ResearchObject / ro-crate-py

Python library for RO-Crate
https://pypi.org/project/rocrate/
Apache License 2.0
46 stars 23 forks source link

Add methods for adding and updating JSON-LD directly (partials for WMS) #149

Closed kinow closed 1 year ago

kinow commented 1 year ago

Closes #146

@simleo I was toying with the code you suggest a little in the Autosubmit code base. But then I thought that if I wrote those functions in Autosubmit, other WMS would still require to do the same.

It occurred to me, then, maybe add these new methods to ro-crate-py instead? I made this draft pull request after testing it with Autosubmit.

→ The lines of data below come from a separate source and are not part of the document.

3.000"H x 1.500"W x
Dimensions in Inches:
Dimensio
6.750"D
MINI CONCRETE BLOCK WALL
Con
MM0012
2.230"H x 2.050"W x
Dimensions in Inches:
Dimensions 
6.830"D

You can see the current implementation here: https://earth.bsc.es/gitlab/es/autosubmit/-/merge_requests/317/diffs

Most of the code in autosubmit.py in that merge request is retrieving metadata about the Autosubmit workflow configuration and execution logs and data. But what previously was

        yaml_file = Path(experiment_path, 'conf/rocrate.yml')
        try:
            with open(yaml_file) as f:
                try:
                    yaml_content = YAMLParserFactory().create_parser().load(f)
                except Exception as e:
...
...
# Create RO-Crate and add Autosubmit data
...
...
        # Fill-in the pre-populated data
        crate.license = yaml_content['license']
        # These two sets keep track of the authors and orgs to add to the CRATE
        authors = set()
        organizations = set()
        for author in yaml_content['authors']:
            authors.add(author['orcid'])
            organizations.add(author['ror'])
            crate.add(Person(crate, author['orcid'], {
                'name': author['name'],
                'contactPoint': { '@id': f'mailto: {author["email"]}' },
                'affiliation': { '@id': f'mailto: {author["ror"]}' }
            }))
            crate.add(ContextEntity(crate, f'mailto: {author["email"]}', {
                '@type': 'ContactPoint',
                'contactType': 'Author',
                'email': author['email'],
                'identifier': author['email'],
                'url': author['orcid'],
            }))
            crate.add(ContextEntity(crate, author['ror'], {
                '@type': 'Organization',
                'name': author['organisation_name']
            }))
        crate.creator = { '@id': id for id in authors }
        crate.publisher = { '@id': id for id in organizations }

Now became, basically

        json_file = Path(experiment_path, 'conf/rocrate.json')
        try:
            with open(json_file, 'r') as f:
                try:
                    json_content = json.load(f)
                except Exception as e:
                    raise AutosubmitCritical(f'Failed to parse $expid/conf/rocrate.json pre-populated file {json_file}', 7011, e)
        except IOError:
...
...
# Create RO-Crate and add Autosubmit data
# because ro-crate-py's add replaces data.
...
...
            if '@graph' in json_content:
                for jsonld_node in json_content['@graph']:
                    crate.add_or_update_jsonld(jsonld_node)

            # Write RO-Crate ZIP.
            crate.write_zip(Path(experiment_path, "rocrate.zip"))

I liked the general structure, and I think it could be applied to other WMS that preferred to go JSON-LD → ro-crate-py → JSON-LD, instead of what I had in the merge request before, YAML → Python → ro-crate-py → JSON-LD (where YAML → Python could possibly vary between WMS's).

If it sounds like a good idea I will add docs & tests :+1: Thank you for the code example.

Also added another commit with comments & f-strings for code that I was having a look, and trying to understand before using it. Let me know if you prefer that I drop that commit and open a separate pull request for it.

Cheers Bruno

simleo commented 1 year ago

I've added a commit with some changes:

To answer the question in the TODO comment: when updating, any keys starting with @ need to be removed (after popping the @id). You don't want @type to be there, to avoid messing up things. When adding, instead, @type should be there: if not, a Thing will be created (that might be what the user wants though).

Please do add unit tests for the new methods. Better add a new test module for these.

kinow commented 1 year ago

Thanks for the review @simleo ! Will take a look at your commit and update with tests.

simleo commented 1 year ago

I've changed the docs to make them more general, since the new methods are also general (as appropriate for a generic RO-Crate library) and useful beyond RO-Crate generation by a WMS. I've also tweaked the code a bit, details are in the commits. Thanks for the contribution!

kinow commented 1 year ago

Oh, and the test failure happened on macos... in other projects I had to kick macos jobs as they were less reliable then linux on github-actions. Maybe a kick will fix it, otherwise let me know and I can take a look and try to make the build pass.

simleo commented 1 year ago

Oh, and the test failure happened on macos...

I think there's something weird happening with the macOS CI instances. I've added a skipif clause to run that test only on posix.